**Text to read:**
- - - - - - -

In 1975 UNC-CH awarded the first Morehead-Cain scholarships to women. Among the first female recipients was Katie Ziglar ’79, who agreed it was “high time” the university accepted women into the prestigious program. Ziglar fell in love with history and art as an undergraduate at Carolina—especially after taking courses in Japanese history with Miles Fletcher and in Islamic Art. Her career has taken her full circle, from an undergraduate at UNC-CH, to studying Islamic Art in Cairo, working at the National Gallery in Washington D.C., then on to the Smithsonian’s American Art Museum, the Clark Institute, the Freer and Sackler Gallery, and finally back to Carolina to take the helm of the Ackland Art Musuem. Ziglar’s career has been a whirlwind of exciting opportunities and commitment to public engagement fueled by a deep love of history she cultivated at Carolina.

When Ziglar came to UNC-CH as an undergraduate she recalled, “I had always loved history, so it was an easy choice” to major in history, especially since “we had a great department, and still do.”  She remembers warmly a diversity of courses, including German history with Lamar Cecil. Her courses in Japanese History and Islamic Art inspired her to think about history from a non-western perspective. Ziglar was intrigued and found it incredibly rewarding to study “where east and west meet each other.” One of the things she loves about history is how “it combines a lot of different fields of knowledge.” Ziglar’s career is indicative of multiple influences and interests converging in history and art.

After a brief stint as a paralegal, which “cured” her from pursuing a career in law, Ziglar made the move to Egypt to study Islamic Art and Architecture at the American University in Cairo. “It was both exhilarating and challenging,” Ziglar said as she recounted donkeys pulling carts filled with fresh mounds of mint and stuffed grape leaves. Upon returning to the U.S., Ziglar learned that the National Gallery in Washington D.C. was doing an exhibit on Suleiman the Magnificent and needed someone in the press office who knew about the history of the Ottomans. Ziglar, with her training in history and art history at UNC, as well as in Cairo, jumped at the opportunity to pursue her love of art and history together.  After more than six years, Ziglar moved on to the American Art Museum. where she really immersed herself in American art, drawing on her training in American history at UNC-CH.

In one of her next moves Ziglar became Executive Director of External Affairs for the Freer and Sackler Gallery, where she was excited to be a part of an institution that “specializes in Asian art from Istanbul to Tokyo.” During her 13-year tenure at the Freer and Sackler, the gallery put on exhibits ranging from Islamic Spain to archaeology in Saudi Arabia. Ziglar enjoyed the opportunities for travel, collaboration, and the historical art of “putting the pieces together of parts of the past.”

- - - - - - -

**Stored records:**
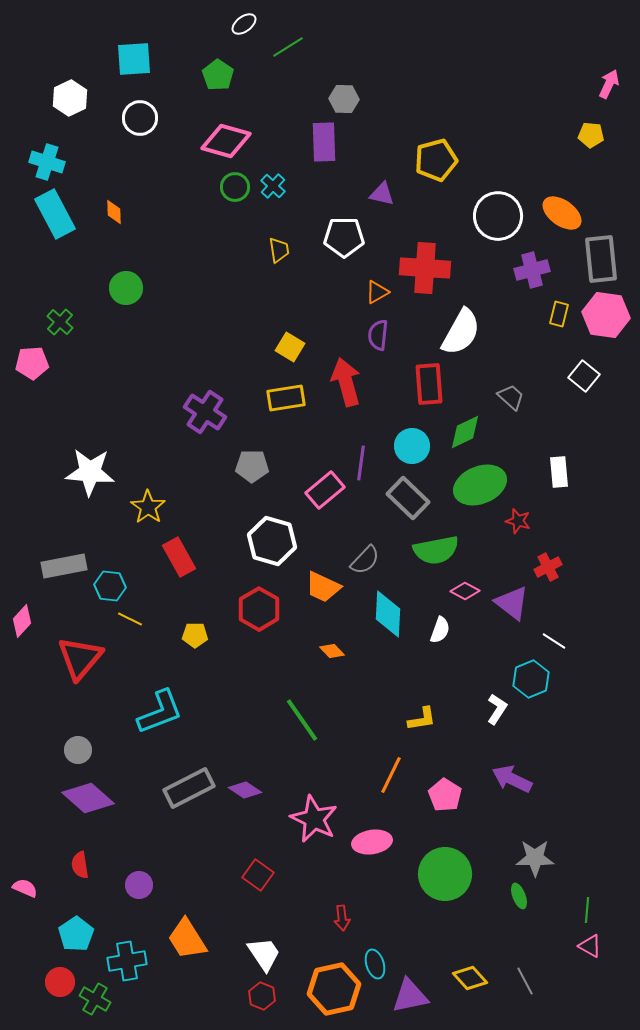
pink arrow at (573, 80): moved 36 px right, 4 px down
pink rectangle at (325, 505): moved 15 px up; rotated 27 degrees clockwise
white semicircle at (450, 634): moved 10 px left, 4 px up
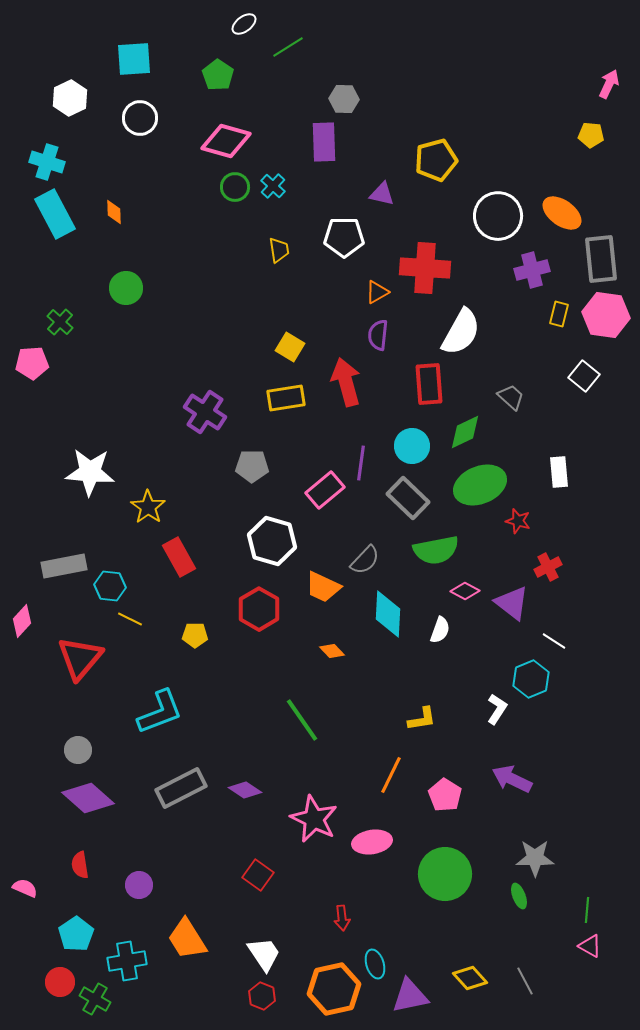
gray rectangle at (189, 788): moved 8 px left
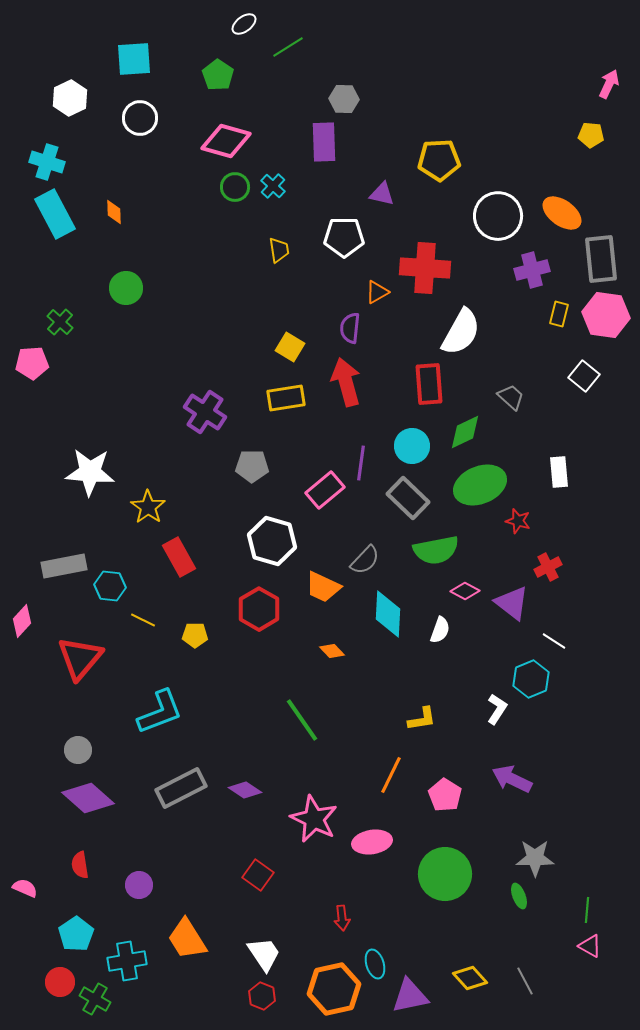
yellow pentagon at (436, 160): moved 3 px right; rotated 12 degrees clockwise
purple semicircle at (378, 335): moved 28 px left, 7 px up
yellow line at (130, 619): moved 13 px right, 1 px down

- - - - - - -

**Given exercise:** Summarize the profile of Katie Ziglar in two sentences.

**Expected answer:** Katie Ziglar, one of the first women to receive a Morehead-Cain scholarship at UNC-CH, majored in history there, and courses in Japanese history and Islamic Art led her to think about history from a non-western perspective. After studying Islamic Art and Architecture in Cairo, she worked at the National Gallery in Washington D.C., the Smithsonian's American Art Museum, the Clark Institute, and the Freer and Sackler Gallery before returning to Carolina to lead the Ackland Art Museum.